# Eating poop and paper?



## JennyLeo (Sep 5, 2016)

My female cockatiel, Ori, is obsessed with eating poop and the paper lining on her cage bottom. I've heard that this is a common thing with tiels, but is there any way to reduce this?

I've provided her with practically every nutrient that I got. Ori isn't a picky eater, she will eat mostly anything, except fruits. Usually I give her kale, broccoli, carrot, romaine lettuce, basically all leafy greens that I can find, and she'll eat all of it. Her pellet brand is Zupreem fruitblend and she loves it.

Any opinion about this?
Thank you


----------



## frozengirl (Nov 26, 2016)

When my tiel was young she used to do that. I had to either replace the paper before she got at the poop or if I wasn't home for awhile remove the paper and let the poop fall through the cage bars/grate. Eventually she got out of it but it took months of making sure poop was not accessible. 

I do not see a problem with your tiel eating the paper unless it has unsafe ink. It could also be the lack of shreddable toys and foraging opportunites in your cage. Can you should us a photo of your cage?


----------



## roxy culver (May 27, 2010)

Eating poop can be a sign of a deficiency. Is there a way to place the paper so that the poop falls through the grate and she can't get to it?


----------



## JennyLeo (Sep 5, 2016)

She has hanging toys in her cage, mostly made from woods, but she's interested in paper the most. I line her cage with unused printed papers, no newspaper or colored ones. Good idea, I will look for some shreddable toys, thanks.


----------



## frozengirl (Nov 26, 2016)

Hard wood toys are boring for tiels, use soft wood toys like yucca, balsa and mahogany. Here is a video of my cage for ideas. It sounds like your bird is on a healthy diet, so I am not sure. Does she also eat seeds and sprouts? Are you sure she is eating the veges and not just shredding them? 

https://youtu.be/XIigiIPdMpY


----------

== == ==

● **Questions on the material**:
a) Decide whether each statement agrees with the cockatiel thread, answering yes or no and quoting the words that decide it: (i) Ori will eat fruits. (ii) Ori's cage is lined with newspaper. (iii) One reply says eating poop can be a sign of a deficiency.
b) In the cockatiel thread, what pellet brand does Ori eat?
c) Output the passage of the cockatiel thread between "Any opinion about" and "of your cage?", inclusive.

● **Supplied data**:

== == ==

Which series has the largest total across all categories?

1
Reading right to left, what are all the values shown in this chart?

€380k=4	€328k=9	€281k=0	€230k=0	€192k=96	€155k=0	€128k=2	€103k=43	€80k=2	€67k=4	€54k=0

== == ==

● **Solution list**:
a)
(i) No: "she will eat mostly anything, except fruits."
(ii) No: "I line her cage with unused printed papers, no newspaper or colored ones."
(iii) Yes: "Eating poop can be a sign of a deficiency."

b) Zupreem fruitblend.

c)
Any opinion about this?
Thank you


----------



## frozengirl (Nov 26, 2016)

When my tiel was young she used to do that. I had to either replace the paper before she got at the poop or if I wasn't home for awhile remove the paper and let the poop fall through the cage bars/grate. Eventually she got out of it but it took months of making sure poop was not accessible. 

I do not see a problem with your tiel eating the paper unless it has unsafe ink. It could also be the lack of shreddable toys and foraging opportunites in your cage. Can you should us a photo of your cage?